Горько усмехнувшись в ответ на идиллию в гостиной, доковылял до двери в свою спальню. Ну как "спальню" - одно название. Если называть вещи своими именами, то к ней скорее необходимо применить термин "кладовая" или "склад забытых вещей", но никак не спальня. Сколько себя знаю захожу сюда только чтоб переодеться, спрятать или найти что-нибудь. Только кровать, в смущении прижавшаяся к стенке и забившаяся под старое покрывало, в надежде, что её не заметят и не упрекнут в том, что она вносит путаницу в терминологию, воскрешает истинное название комнаты, давно сменившей своё предназначение. Но если живым существам всё равно и большинству из них здравый смысл не позволяет высмеивать неживые предметы и втирать им правила хорошего тона, то громила-шкаф без всякого стеснения и угрызений совести с высоты своих двух метров укоризненно взирает на свою так некстати пришедшуюся соседку и при всяком моём пришествии просит незамедлительно избавиться от неё, на что я лишь махаю рукой: "Авось, ещё пригодится когда-нибудь..." А вот бедная тумбочка, понятия не имеет, куда ей деваться. Шкаф считает её за свою, а кровать приютила малышку у своего изголовья. Так и мечется, не решив на чьей ей следовало бы быть стороне и кого бы стоило поддерживать. Я пытался ей помочь, но, увы, тщетно: даже общество табуретки, выражавшей совершенное равнодушие к каждой из сторон, не сумело утешить беднягу.
Однако сейчас мне было не до этих телячьих нежностей и дружеской поддержки: кое-как внеся себя в спальню (для удобства я решился оставить этой комнате первоначальное название), с трудом захлопнул дверь и бросился к батарее. Совершенно позабыв о том, что было бы неплохо сначала сбросить с себя мокрую окоченевшую одежду и надеть что-нибудь посуше, приник всем телом к заветному источнику тепла. В поисках позы поудобней прислонился к батарее спиной и запрокинул голову назад. С полминуты-минуту ничего не видел и не думал. После мысли потихоньку стали проясняться. Увидел прям над собой мощный металлический крюк, намертво прикреплённый к потолку. Усмехнулся. Ощупью нашарил в просвете между шкафом и стеной связанную в петлю верёвку, но доставать не стал, чтоб, случись сестре увязаться за мной, себя не скомпрометировать.
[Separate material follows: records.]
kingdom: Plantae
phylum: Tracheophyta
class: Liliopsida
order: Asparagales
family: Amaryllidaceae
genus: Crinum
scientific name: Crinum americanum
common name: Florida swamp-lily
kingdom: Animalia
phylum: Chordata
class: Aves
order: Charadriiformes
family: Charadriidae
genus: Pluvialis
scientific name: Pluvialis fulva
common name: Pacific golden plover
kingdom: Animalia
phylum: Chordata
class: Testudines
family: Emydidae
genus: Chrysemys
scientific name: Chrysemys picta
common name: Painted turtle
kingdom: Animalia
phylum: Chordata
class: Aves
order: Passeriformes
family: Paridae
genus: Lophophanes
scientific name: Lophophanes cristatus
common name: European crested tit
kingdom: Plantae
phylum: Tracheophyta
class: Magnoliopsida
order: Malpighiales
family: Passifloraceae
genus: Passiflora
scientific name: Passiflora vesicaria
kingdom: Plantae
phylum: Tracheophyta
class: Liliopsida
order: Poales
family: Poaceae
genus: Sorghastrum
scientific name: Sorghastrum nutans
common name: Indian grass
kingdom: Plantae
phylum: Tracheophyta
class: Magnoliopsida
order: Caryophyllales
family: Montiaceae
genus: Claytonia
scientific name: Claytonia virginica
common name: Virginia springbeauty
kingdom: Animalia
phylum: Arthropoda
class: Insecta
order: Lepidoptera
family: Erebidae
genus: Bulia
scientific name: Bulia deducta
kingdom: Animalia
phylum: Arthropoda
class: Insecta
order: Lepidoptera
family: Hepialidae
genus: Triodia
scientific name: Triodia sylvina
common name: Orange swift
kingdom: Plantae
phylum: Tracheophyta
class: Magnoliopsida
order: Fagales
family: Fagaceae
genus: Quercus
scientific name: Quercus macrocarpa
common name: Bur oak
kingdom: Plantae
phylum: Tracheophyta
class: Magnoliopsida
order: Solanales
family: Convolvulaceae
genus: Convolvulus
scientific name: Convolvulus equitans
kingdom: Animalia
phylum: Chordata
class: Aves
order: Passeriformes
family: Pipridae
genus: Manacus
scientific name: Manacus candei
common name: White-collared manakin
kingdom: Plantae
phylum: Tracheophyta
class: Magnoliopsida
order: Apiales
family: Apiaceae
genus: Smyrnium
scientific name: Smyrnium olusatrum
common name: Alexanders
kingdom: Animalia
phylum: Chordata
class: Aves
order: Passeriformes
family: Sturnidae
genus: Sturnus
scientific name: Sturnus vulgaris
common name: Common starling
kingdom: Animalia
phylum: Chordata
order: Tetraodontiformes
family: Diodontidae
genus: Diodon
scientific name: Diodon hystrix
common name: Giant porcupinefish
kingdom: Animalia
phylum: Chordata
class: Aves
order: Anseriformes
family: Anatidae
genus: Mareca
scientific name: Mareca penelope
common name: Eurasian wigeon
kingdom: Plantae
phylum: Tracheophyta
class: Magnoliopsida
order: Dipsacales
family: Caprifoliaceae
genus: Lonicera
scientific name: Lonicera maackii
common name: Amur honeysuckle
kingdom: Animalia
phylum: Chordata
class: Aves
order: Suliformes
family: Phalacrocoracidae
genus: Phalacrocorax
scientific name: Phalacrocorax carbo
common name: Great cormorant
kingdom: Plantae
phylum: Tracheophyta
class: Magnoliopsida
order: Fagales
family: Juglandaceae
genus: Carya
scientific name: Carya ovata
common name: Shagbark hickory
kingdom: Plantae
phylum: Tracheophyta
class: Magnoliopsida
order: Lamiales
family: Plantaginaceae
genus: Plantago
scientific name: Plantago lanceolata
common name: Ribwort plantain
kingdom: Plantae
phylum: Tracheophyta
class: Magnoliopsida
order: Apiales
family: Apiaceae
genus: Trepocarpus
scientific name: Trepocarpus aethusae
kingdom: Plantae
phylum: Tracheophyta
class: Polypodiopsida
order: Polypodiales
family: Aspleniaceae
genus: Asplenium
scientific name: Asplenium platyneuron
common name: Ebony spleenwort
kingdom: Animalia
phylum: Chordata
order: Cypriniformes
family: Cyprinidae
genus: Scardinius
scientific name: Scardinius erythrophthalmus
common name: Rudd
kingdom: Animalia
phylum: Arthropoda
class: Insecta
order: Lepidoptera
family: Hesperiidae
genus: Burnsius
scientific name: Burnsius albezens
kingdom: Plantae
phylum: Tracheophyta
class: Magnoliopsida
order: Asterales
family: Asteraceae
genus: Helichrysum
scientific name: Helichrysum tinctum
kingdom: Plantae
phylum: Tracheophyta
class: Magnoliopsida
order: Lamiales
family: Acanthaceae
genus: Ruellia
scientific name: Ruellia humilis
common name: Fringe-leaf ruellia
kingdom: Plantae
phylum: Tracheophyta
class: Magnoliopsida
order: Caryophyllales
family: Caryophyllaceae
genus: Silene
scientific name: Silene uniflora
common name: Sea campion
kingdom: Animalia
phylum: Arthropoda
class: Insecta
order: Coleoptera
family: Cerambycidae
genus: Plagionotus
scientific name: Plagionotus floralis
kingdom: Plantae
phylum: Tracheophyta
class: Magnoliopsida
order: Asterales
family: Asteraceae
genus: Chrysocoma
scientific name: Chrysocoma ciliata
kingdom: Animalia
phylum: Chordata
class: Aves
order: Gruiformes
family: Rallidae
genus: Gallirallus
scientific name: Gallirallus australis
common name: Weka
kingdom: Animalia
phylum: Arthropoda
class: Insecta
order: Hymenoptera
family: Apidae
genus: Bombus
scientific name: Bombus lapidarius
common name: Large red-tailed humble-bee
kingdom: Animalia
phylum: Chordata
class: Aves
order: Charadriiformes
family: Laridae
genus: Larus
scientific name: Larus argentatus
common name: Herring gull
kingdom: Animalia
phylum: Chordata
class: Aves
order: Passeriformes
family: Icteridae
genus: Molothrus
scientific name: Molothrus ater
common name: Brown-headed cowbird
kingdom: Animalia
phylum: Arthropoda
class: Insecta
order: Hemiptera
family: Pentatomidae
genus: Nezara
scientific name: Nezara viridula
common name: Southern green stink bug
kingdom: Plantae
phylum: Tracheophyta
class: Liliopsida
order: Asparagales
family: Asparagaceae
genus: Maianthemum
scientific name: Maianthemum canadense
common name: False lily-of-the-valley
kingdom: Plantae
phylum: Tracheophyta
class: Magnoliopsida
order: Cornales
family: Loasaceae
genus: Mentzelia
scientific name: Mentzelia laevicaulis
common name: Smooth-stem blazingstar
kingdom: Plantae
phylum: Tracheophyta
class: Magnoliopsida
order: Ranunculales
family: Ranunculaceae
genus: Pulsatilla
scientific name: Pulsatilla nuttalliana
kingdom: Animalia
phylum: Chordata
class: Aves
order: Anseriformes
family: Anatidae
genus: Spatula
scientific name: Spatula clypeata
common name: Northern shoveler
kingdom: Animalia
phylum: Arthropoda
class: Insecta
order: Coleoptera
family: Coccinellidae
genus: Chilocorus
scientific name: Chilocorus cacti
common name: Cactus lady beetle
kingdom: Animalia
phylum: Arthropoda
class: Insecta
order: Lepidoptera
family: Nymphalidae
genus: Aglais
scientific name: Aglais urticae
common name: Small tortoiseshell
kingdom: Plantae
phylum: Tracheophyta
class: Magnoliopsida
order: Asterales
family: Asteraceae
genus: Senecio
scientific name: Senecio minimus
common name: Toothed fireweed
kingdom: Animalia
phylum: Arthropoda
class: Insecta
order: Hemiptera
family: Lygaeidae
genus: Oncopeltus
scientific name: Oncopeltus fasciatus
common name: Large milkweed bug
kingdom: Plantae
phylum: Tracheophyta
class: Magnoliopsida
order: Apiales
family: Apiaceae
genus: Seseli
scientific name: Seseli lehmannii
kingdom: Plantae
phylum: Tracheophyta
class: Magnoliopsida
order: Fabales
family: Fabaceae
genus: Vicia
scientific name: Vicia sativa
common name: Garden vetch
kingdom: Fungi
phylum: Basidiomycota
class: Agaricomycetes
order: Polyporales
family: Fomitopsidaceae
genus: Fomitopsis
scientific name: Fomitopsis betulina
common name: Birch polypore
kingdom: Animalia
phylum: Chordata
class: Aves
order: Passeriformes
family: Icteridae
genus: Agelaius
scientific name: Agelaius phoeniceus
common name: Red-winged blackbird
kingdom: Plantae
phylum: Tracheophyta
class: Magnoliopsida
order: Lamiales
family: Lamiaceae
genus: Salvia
Это случилось, по моим подсчётам, совсем недавно (однако если откинуть все предрассудки, могу с полной уверенностью заявить, что с того момента прошла целая жизнь). Смерть отца, к тому моменту ещё не совсем изгладилась из моей памяти, но надо же было случиться трём новым бедам. Сначала я встретил Джуманджи, свою милую сестру. Где тут беда? Увы, это была не первая наша встреча. А при прошлой встрече я не знал, что она - моя сестра. Словом, я любил её большую часть своей жизни... не как сестру. В это же время меня вышвырнули с работы, которой я зарабатывал большую часть своей жизни, тем самым обеспечивая семью и являясь её единственным кормильцем, а через несколько дней любимый братец дал дёру, оставив мне с матерью на прощанье записку, в которой было сказано, что он очень нас любит, но ему всю жизнь не хватало свободы, и он не хочет до конца своих дней прибывать в "заточении". Что было в следующие два-три дня, я, к счастью, не могу припомнить. Разве что тот факт, что за это время я успел сбыть матушку к её кузине, сам собой вырисовывается...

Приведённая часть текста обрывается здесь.